Datafest Oregon 2016
This year, I competed in Datafest. Datafest is a data analysis competition for students, with a corporate sponsor who provides the data. For this competition Ticketmaster provided the data, and Datafest itself was hosted by Dr. Charlotte Wickham, an assistant professor in the Statistics Department at OSU.
Our team was called “Pretty Terrestrial”, and consisted of myself, Michelle Wiley, Steven Freidman, and Camden Lopez.

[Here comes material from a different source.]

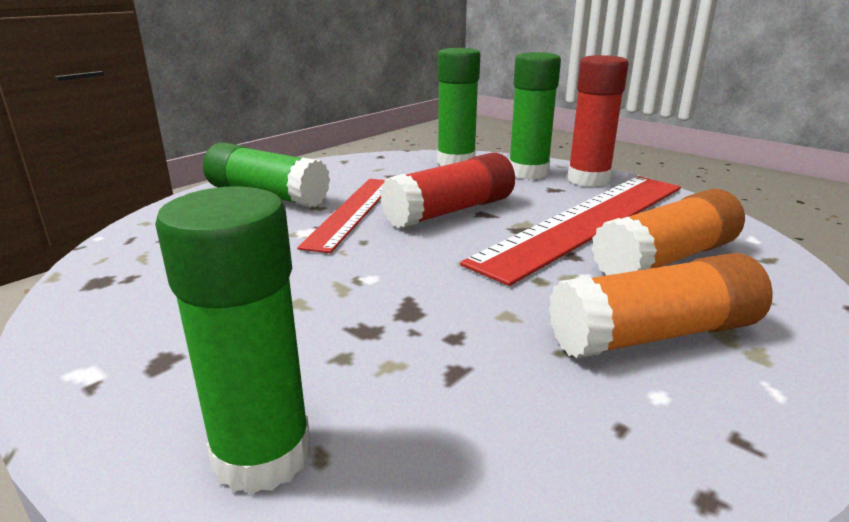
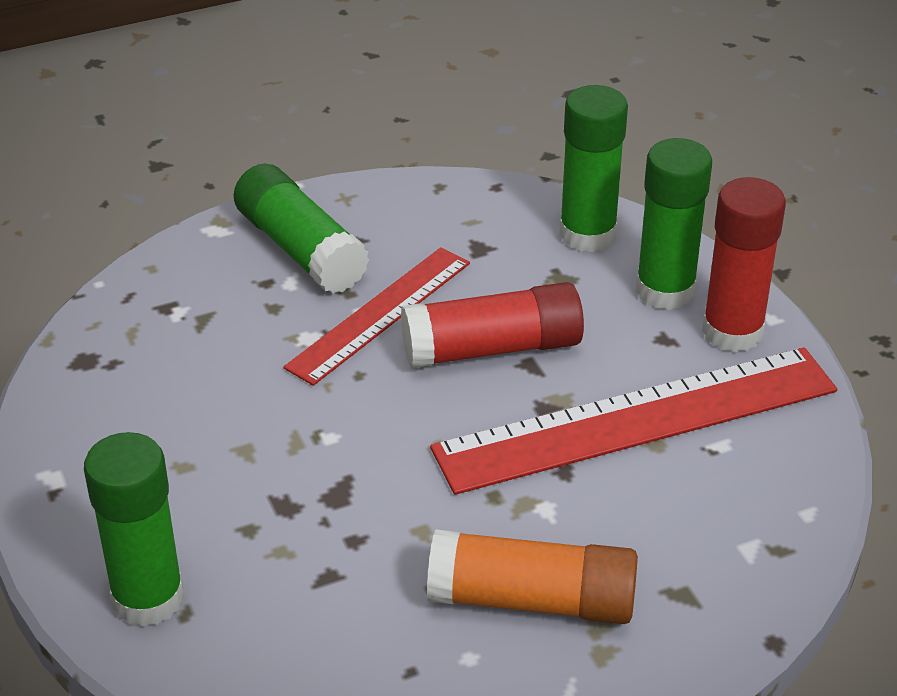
camera: 25 degrees right, 15 degrees up
orange glue stick [591,189,745,276] -> none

It was a lot of fun working together on this project, especially when it got down to crunch time in the final hour.
The best data visualization on here is the interactive map at the end, so if you want to skip ahead to that, check out the results section.
The team (from left to right): Steve Freidman, Andrew Brereton (me),
Camden Lopez, Michelle
The data that we received was in the form of three tables:
- Adwords data - information from Google about the ad campaigns
- User behavior data - information about what pages users looked at, and for how long, etc.
- Purchase data - each row here represented a ticket purchase
We were able to narrow down our search for insights by ignoring the Adwords data. That aspect of the problem was less interesting to us, so we didn’t consider it. That left us with only ~4 Gb of data to search through for cool stuff.
We started off with a hunch. Many of us grew up in isolated regions. The concert-going experience in an isolated region is really straightforward: a band you’re interested in is doing a show in the only nearby city, so you try really hard to get tickets because you never know if they’ll ever return. In terms of our data, we were wondering if we would see any relationships between ticket sale price, and willingness to travel to events.
To assess willingness to travel, we first had to come up with some sense of distance. So we obtained latitude and longitude by using the zip-code, city, and state names in the purchase dataset, and the geolocation of the IP addresses in the user behaviour dataset. Next we used the Haversine formula to convert the lat-long differences into a distance (in km). So now we had a metric for each user in the behaviour dataset, which tells us how far they were from the event they were looking at.
Then we can plot that on a map!
The first version of this map had a line connecting every user to every event they looked at. The whole map was black. It turns out people from all over tend to look at events from all over. Makes sense, I assume people are more interested in the band then they are in the location. To fix this, we identified the median user-distance for each event.
Looking at the map, the most interesting thing we noticed is that a lot of events along the west coast seem to attract more interest from afar, and events in the Midwest attract less interest from afar. It seemed like there might be something to this after all.
We hoped to get a finer picture of what was going on however, so we started by breaking down the analysis by region.
Looking at this plot, it’s clear that events in each region are mostly looked at by people from that region. That’s a great sanity check, but maybe not that interesting. So we added cost back into the picture.
Here, we see an interesting trend. It seems like people do pay more when the event they are interested in is more distant… or rather, they do if the event is in the west. It’s also interesting to see the straight horizontal line at about \$100. It seems people are hesitant to sell for more than that.
At this point, we felt like we were getting somewhere. We still needed something with a little more resolution than these broad regions though. So we broke all the user-event pairs up by state-to-state, and created a metric I call the Weighted Financial Interest (WFI).
In the raw R code, we calculate it like this:
cost_means <- do(clustering_grouped_by_state, get_mean_cost_for_clustering(.)) cost_means$RI <- cost_means$median_ticket_cost / cost_means$mean_event_cost cost_states_incomplete <- cost_means %>% group_by(buyer_state, event_state) %>% summarise(WFI = mean(RI))
In more simple terms, it could be described like this:
There is one WFI value for each pair of states. For each event state there is a mean cost for all events in that state. For each user in the user state there is a cost for the event that user was looking at (in the event state). The relative interest (RI) is the ratio of these two costs: the cost of the particular event the user was looking at divided by the cost of the mean event in that event state. Then, for each pair of states, the mean RI is the WFI.
What this metric gives us is a measure of how “interested” various states are in events being held in other states. For example, we can see that people from New York are looking at events in California which cost less than the average event in California. We also see the reverse, people in California are looking at less expensive events in New York. This might make sense considering that usually when an expensive show is going to New York, it will probably at least also go to California, and vice versa.
Another really interesting trend occurs in Midwest states. For example, we see that the strongest interest in events in Missouri are from neighboring Midwest states.
There is some missing data in the final plot, and some small formatting issues, but I present it here as it was when we presented it at Datafest. We only had an hour or two to learn how to use Leaflet and Shiny.
There are more interesting things we can see in the data, but I’ll let you play around with it yourself!